Xdmf::New(): Difference between revisions

Latest revision as of 11:53, 7 January 2010

After some discussion with several interested parties, we've decided to re-work Xdmf a bit. Most of the changes involve the API, particularly moving to smart pointers and a more full featured and customizable API for producing Xdmf in parallel.

The existing XML format will most likely stay the same with a few additions. So if you're currently producing Xdmf data outside the API this will have minimal impact. Also if you're just reading Xdmf as a file format this will have minimal impact as well.

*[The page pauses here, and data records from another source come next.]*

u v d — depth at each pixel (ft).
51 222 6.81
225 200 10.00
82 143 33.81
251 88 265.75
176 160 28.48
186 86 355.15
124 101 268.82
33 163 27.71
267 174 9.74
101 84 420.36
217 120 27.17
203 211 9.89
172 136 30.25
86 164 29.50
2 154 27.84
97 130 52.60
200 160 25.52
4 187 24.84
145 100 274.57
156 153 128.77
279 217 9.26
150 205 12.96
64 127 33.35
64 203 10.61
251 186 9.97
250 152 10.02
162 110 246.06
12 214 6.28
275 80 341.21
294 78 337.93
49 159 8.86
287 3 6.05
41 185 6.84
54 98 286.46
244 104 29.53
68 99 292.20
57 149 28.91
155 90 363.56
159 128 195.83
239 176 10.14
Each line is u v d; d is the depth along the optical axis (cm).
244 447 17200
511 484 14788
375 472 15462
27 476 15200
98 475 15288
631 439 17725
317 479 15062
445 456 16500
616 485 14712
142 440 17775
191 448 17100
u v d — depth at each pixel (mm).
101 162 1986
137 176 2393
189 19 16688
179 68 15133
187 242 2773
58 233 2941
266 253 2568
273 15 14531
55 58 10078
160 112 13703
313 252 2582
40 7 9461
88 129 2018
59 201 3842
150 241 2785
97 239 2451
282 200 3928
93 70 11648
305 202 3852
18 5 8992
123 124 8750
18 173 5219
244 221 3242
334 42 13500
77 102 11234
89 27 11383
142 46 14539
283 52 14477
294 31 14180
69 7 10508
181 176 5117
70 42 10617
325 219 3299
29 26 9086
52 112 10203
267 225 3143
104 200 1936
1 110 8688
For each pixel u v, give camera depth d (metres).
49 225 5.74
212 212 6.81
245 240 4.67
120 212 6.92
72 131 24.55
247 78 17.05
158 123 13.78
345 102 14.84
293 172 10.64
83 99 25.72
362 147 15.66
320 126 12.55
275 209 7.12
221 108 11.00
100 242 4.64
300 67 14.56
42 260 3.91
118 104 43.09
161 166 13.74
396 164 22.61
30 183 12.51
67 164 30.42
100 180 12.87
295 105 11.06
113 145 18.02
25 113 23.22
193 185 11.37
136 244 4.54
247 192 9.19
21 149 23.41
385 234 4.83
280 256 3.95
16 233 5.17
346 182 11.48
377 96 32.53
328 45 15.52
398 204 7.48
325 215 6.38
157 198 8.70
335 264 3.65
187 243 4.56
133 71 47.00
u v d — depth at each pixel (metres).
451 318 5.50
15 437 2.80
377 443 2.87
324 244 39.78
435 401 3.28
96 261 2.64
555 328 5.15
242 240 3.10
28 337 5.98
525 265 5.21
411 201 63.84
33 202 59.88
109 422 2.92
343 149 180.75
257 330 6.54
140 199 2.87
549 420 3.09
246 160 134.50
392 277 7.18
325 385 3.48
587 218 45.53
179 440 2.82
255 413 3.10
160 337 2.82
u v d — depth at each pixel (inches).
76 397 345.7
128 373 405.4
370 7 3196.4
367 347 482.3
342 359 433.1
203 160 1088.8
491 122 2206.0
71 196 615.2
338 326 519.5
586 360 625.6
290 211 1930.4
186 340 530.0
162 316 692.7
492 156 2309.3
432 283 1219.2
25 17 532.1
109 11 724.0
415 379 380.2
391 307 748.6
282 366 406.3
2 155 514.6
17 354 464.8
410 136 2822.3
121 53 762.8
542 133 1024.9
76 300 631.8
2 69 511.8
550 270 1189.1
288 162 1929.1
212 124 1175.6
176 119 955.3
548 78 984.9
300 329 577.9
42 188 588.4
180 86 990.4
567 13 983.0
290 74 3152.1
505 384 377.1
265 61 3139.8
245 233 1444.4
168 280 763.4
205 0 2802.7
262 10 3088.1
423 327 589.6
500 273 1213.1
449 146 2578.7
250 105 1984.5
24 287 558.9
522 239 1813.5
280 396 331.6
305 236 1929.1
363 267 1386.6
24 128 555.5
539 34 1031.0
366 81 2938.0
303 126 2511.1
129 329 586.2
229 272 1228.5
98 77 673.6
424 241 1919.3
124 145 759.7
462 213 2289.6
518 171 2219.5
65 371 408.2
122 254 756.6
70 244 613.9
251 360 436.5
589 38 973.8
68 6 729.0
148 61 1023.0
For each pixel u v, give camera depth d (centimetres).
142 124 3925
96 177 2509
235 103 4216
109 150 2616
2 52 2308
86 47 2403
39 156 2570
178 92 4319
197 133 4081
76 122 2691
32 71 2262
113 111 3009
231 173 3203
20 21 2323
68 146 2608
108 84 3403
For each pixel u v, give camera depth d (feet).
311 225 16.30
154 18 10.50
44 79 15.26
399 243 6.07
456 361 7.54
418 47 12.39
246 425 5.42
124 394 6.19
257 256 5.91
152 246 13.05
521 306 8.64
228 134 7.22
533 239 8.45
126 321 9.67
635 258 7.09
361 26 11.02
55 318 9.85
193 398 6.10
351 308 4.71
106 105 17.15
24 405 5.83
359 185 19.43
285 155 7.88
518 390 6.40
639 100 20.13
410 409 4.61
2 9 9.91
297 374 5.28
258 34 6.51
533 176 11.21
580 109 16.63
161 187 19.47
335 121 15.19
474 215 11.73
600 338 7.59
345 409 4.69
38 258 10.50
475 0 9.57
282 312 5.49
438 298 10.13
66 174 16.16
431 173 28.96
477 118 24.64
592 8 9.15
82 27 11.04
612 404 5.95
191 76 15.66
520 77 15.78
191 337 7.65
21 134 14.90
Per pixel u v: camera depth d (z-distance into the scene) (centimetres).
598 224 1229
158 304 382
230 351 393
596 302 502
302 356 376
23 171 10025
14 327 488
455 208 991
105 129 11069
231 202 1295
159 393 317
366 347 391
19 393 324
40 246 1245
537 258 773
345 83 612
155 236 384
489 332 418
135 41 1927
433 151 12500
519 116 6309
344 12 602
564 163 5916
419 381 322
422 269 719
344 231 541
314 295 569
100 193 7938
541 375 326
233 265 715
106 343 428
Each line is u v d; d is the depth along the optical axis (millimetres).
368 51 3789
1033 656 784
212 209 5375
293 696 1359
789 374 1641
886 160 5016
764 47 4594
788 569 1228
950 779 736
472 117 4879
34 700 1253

Here's a current running list of proposed changes/additions :

Smart Pointers

 Smart pointers in C++ will help eliminate memory leaks and double free problems.
 Most likely the implementation will be intrusive smart pointers with reference counting.
 It is expected that moving to smart pointers will have minimal effect on performance while
 greatly enhancing resource management.

API changes/additions for sharing and producing data in parallel

  While accessing simple Xdmf is well defined and straight forward in the current API, producing and sharing
  the underlying geometric and computed data can become complex (particularly in a parallel computation).
  Since there can be several ways to represent the same data (a single large uniform grid, collections, etc.)
  it is best to allow the application to determine the proper representation and the most efficient method to
  achieve the result (generate the heavy data and collect the associated XML). What is needed is a more flexible 
  mechanism.

  Will Dicharry (Stellar Science Ltd Co) has proposed an API that looks very promising. If you'd like to take a look, the code is available at:
  SVN Repository at GoogleCode

Remove libxml2 dependencies from base objects - use containers

  Currently, Xdmf is tightly tied to libxml2, actually using the library to store state information. This leads to
  instances where data in the Xdmf objects can become out of sync with the data in the XML representation in libxml2.
  A better approach is probably to let the Xdmf objects store all necessary data internally using C++ containers and 
  decouple the generation of the XML using a visitor pattern. This would also allow for various other representations
  of the light data as they become necessary.

Better Fortran Support

  Xdmf is currently 'C'-centric in that array dimensions are assumed to be row-major and data is accessed in that fashion.
  To properly use Xdmf with arrays in Fortran, which is column-major, the arrays need to be transposed on one end or the other.
  Transposing in memory may not work for huge arrays and transposing during I/O may incur significant overhead. At very least 
  there should be transposing support with options.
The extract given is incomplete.